Model-data fusion as hypothesis testing

Mechanistic models are powerful tools for forecasting terrestrial ecosystems because, by combining theory and empirical research, they can make quantitative predictions even under conditions that have no historical analog (Malmborg et al. 2024). However, model predictions can be inaccurate… As the old adage goes, “All models are wrong but some are useful.” I confront model predictions with empirical data to both improve decision-relevant forecasts of terrestrial ecosystems and test ecological hypotheses. While it’s commonly recognized that models represent our hypotheses about ecological functioning, using model-data fusion as a method for testing and refining ecological hypotheses remains relatively uncommon.

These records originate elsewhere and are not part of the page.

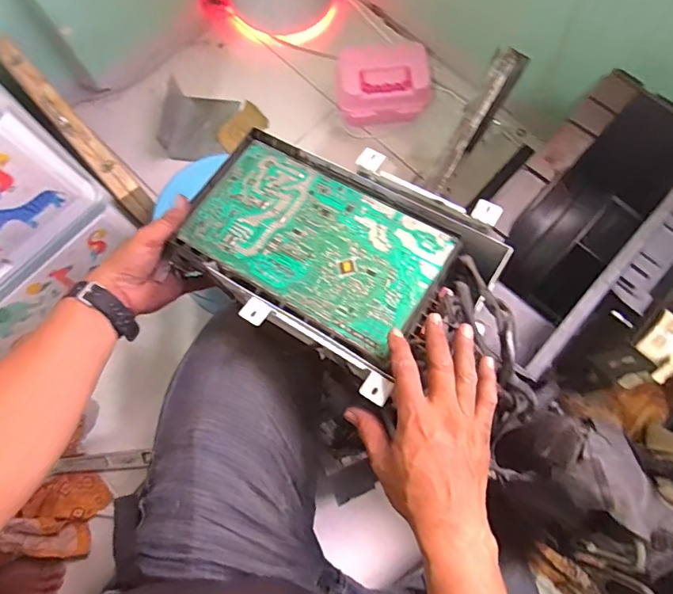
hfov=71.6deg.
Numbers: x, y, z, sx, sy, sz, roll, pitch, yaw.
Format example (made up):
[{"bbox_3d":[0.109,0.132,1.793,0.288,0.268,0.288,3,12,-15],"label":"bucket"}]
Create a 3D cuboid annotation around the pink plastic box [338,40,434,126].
[{"bbox_3d":[0.092,-0.406,0.904,0.178,0.083,0.130,-4,75,0],"label":"pink plastic box"}]

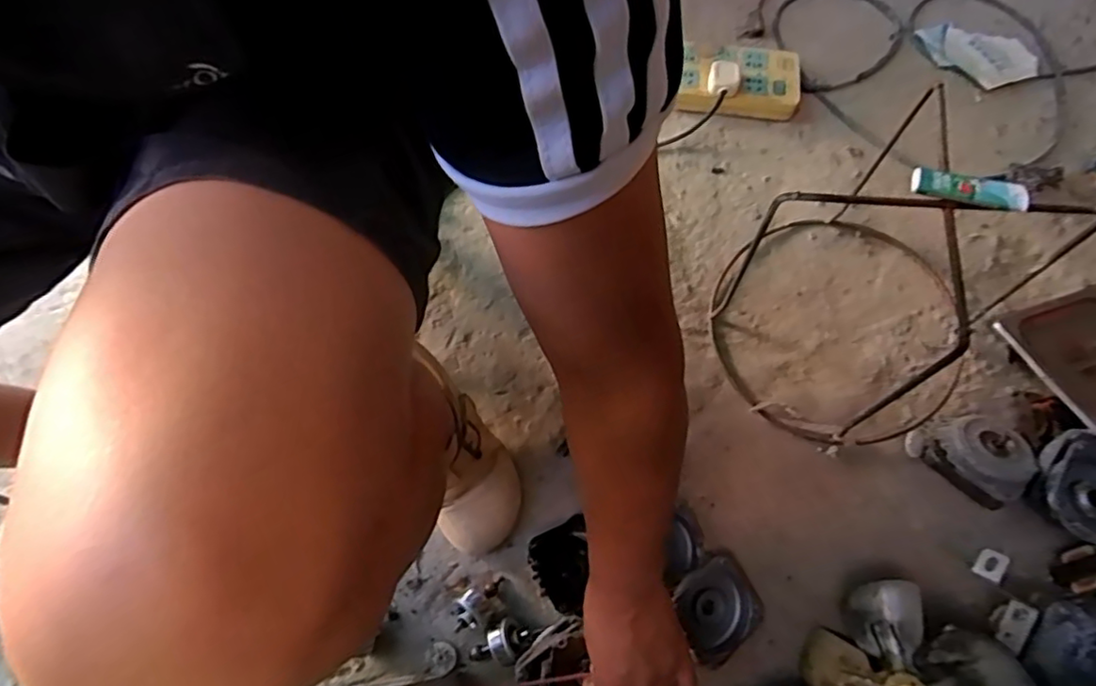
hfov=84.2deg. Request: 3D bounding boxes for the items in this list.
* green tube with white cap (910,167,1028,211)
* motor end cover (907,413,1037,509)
[{"bbox_3d":[0.325,-0.121,0.469,0.076,0.019,0.023,19,70,8],"label":"green tube with white cap"},{"bbox_3d":[0.452,0.115,0.641,0.079,0.058,0.100,-36,72,-12],"label":"motor end cover"}]

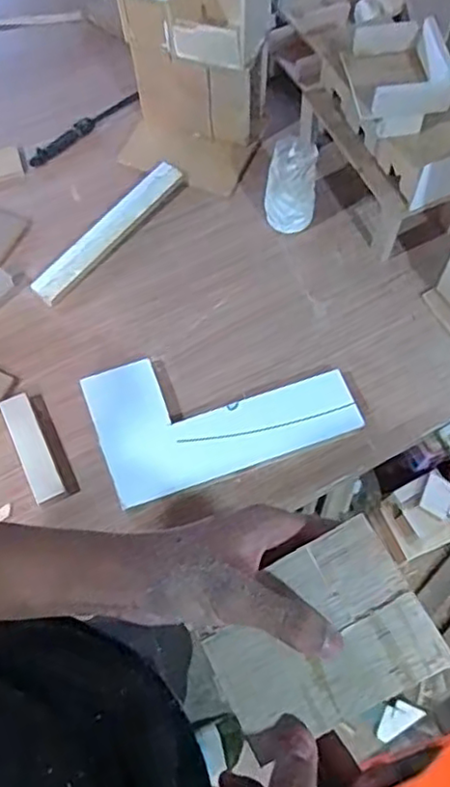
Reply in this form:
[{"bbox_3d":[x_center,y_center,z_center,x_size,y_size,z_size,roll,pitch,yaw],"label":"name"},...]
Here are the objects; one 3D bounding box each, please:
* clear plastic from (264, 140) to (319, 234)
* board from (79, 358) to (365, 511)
[{"bbox_3d":[0.088,-0.274,0.843,0.065,0.101,0.076,13,66,7],"label":"clear plastic"},{"bbox_3d":[-0.005,0.015,0.757,0.286,0.023,0.166,-18,66,-7],"label":"board"}]

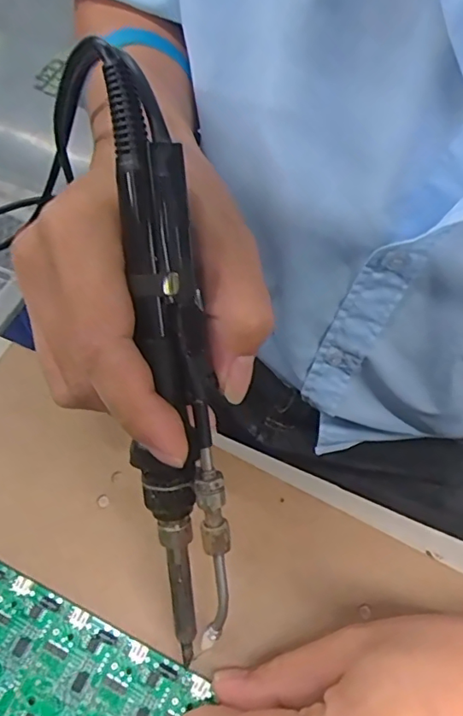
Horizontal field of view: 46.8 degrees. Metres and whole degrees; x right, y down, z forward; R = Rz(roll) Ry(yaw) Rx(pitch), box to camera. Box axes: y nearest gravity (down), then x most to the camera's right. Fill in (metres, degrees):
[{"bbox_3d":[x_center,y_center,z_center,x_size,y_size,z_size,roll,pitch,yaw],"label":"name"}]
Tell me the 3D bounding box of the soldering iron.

I implemented the paradigm of “model-data fusion as hypothesis testing” in a case study of temperate forest ecosystems in the northeastern U.S. by confronting a forest gap model, LINKAGES, with 50 years of empirically estimated aboveground biomass. This study system is interesting because many of the tree species in this region are near their historical range limits, leading to questions about the relationship between species’ climate niches and individual tree phsyiological tolerances to climatic variation. I found that the representation of the relationship between climate and individual tree growth in LINKAGES is unsupported by empirical data. I traced this to LINKAGES’ hypothesis that tree growth will be consistently reduced near the species’ range limits. This indicates that our understanding of how individual tree climate tolerances scale up to the relationship between climate and species range limits is oversimplified, highlighting a need to incorporate more physiological detail on climate-tree growth relationships in this forest model.